CAIRO: The Muslim Brotherhood (MB) will call a meeting within a few days to make a final decision on whether the group will participate in the upcoming People’s Assembly (PA) elections due to be held in November, MP Mohamed El-Beltagy told Daily News Egypt Tuesday.
“The group’s consultative council will call a meeting within a few days to [discuss the situation] and determine whether it will compete for parliamentary seats and the number of candidates we will field or, whether we will boycott the polls altogether,” El-Beltagy, also a senior MB member, said.
The decision, according to El-Beltagy, will also be influenced by the stance of other opposition movements, groups and parties.
When it won 88 seats in the last PA elections in 2005, the MB became the strongest bloc in the lower-house of the parliament after the ruling National Democratic Party (NDP), which occupies 333 of 454 seats with its allies.
This unprecedented victory raised the concern of both the regime and intellectuals who adopt a secular approach to politics and reject the group’s slogan “Islam is the Solution.”

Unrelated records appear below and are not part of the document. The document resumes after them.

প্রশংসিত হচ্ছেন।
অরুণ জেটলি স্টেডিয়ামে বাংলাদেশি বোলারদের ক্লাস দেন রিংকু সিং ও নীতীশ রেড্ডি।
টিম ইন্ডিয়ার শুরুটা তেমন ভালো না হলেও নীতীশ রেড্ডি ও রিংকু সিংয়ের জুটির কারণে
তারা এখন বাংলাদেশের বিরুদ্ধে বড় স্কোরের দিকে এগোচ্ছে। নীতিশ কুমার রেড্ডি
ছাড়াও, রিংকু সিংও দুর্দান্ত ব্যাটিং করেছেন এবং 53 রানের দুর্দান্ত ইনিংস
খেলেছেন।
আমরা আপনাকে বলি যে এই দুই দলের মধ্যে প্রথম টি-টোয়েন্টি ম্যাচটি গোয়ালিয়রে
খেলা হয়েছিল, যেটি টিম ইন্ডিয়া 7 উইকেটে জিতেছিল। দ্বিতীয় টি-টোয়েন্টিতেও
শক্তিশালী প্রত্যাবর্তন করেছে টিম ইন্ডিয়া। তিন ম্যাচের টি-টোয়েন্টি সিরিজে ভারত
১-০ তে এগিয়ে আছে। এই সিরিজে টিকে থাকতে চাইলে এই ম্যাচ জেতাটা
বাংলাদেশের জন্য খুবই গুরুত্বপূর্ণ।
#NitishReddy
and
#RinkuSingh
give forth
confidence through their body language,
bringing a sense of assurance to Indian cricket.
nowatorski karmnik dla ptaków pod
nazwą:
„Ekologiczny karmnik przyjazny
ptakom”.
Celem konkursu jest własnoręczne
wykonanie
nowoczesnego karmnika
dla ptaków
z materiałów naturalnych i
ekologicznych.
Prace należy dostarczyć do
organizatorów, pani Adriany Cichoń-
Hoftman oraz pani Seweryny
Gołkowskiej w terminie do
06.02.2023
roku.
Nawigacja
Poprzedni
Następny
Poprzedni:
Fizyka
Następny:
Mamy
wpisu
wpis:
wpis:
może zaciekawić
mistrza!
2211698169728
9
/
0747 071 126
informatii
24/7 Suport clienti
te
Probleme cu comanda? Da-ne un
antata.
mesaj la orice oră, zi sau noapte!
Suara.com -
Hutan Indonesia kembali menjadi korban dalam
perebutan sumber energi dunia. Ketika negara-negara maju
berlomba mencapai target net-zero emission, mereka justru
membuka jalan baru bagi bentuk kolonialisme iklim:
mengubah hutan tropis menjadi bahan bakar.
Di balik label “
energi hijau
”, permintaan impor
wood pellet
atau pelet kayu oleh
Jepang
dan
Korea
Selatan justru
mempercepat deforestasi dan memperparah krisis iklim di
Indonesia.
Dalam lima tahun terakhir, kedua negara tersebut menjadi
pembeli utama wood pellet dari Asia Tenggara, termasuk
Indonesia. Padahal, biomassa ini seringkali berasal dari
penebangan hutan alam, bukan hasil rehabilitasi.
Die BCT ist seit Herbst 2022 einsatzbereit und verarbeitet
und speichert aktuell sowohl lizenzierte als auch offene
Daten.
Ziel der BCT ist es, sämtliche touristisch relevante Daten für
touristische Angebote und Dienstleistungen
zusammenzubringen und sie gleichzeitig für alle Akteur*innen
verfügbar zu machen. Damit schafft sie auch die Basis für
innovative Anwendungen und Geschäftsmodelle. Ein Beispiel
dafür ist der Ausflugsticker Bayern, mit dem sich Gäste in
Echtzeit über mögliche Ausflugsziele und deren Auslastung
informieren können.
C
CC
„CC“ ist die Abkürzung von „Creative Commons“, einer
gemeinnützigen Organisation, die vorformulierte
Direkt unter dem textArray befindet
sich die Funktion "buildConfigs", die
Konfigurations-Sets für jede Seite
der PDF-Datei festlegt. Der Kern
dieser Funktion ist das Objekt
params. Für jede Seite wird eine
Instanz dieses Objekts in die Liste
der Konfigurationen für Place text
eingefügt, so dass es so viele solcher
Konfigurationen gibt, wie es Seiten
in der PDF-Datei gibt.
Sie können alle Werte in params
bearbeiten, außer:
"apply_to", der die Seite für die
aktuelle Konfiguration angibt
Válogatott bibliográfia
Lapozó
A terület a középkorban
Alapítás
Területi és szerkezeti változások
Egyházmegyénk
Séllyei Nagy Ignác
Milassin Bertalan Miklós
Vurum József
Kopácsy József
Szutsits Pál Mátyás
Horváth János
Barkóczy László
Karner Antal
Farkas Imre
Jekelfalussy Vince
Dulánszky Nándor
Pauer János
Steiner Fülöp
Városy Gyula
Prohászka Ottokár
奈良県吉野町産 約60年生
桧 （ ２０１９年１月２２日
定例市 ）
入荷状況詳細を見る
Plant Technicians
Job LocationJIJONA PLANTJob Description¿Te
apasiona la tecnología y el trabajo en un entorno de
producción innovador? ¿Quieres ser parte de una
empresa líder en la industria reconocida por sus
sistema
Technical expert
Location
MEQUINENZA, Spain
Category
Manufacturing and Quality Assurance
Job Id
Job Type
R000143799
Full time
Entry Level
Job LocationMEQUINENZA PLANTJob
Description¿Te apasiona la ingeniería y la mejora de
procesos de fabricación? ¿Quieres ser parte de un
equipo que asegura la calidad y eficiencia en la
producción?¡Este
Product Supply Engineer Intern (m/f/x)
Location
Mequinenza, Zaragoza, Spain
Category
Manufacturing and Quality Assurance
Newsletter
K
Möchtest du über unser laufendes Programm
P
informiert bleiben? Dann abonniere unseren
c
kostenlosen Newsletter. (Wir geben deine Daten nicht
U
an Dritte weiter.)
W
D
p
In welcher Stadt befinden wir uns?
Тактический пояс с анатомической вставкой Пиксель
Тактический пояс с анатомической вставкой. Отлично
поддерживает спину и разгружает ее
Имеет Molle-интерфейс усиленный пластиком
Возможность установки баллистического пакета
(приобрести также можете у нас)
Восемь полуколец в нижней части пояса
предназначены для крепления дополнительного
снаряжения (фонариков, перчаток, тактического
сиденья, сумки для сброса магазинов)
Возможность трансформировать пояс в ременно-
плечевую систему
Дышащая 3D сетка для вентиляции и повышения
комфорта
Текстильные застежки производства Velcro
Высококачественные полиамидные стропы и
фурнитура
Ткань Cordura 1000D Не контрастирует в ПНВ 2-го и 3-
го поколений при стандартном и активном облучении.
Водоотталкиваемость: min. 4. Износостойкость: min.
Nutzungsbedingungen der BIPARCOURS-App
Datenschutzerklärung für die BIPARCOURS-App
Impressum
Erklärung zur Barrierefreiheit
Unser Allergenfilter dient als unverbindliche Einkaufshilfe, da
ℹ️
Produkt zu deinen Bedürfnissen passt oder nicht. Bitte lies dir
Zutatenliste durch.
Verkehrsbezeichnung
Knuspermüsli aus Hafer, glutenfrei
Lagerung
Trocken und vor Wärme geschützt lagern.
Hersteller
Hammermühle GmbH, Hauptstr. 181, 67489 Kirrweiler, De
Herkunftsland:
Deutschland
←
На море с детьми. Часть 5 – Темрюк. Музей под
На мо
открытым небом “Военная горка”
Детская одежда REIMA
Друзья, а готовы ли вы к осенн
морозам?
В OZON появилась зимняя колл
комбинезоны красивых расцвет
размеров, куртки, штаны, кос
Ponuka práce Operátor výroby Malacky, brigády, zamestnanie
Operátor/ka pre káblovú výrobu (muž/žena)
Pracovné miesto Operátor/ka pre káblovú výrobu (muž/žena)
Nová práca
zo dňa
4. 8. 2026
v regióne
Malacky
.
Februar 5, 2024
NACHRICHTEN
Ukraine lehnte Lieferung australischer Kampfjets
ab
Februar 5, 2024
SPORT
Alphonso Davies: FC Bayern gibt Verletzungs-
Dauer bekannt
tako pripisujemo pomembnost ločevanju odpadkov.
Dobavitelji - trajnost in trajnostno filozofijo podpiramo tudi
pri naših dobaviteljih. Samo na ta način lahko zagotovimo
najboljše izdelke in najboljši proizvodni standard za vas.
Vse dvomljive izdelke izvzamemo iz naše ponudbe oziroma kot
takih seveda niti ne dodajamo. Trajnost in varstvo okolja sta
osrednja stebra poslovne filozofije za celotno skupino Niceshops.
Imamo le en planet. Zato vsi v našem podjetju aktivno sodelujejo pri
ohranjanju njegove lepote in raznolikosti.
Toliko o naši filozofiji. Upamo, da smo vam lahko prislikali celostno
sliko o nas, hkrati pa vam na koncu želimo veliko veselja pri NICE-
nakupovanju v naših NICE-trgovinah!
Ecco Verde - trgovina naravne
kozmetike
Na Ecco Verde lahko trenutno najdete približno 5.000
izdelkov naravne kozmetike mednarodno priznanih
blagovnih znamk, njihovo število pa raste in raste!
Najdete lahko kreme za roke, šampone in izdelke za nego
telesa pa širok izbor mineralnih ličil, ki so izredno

Following the 2005 polls, Gamal Mubarak, President Hosni Mubarak’s 47-year-old son and an NDP leader, said the group’s emergence was having "negative repercussions on the electoral and political process."
After the elections, the interior ministry intensified the security crackdown against the MB across Egypt, detaining about 4,000 group members and leaders; most of them have already been released, while some were imprisoned after facing trials at a military court.
Currently dozens of MB members are behind bars; many of them were arrested during a reform campaign that involved other political and opposition groups and parties.
The MB fielded 15 candidates but won no seats in the recent Shoura Council (Upper-House of the Parliament) elections held in June, whereas the NDP won 80 of 88 seats.
The group recurrently said that violations were committed against them before and during elections by the NDP and the interior ministry.
MB members run for elections as independents since the group is legally banned.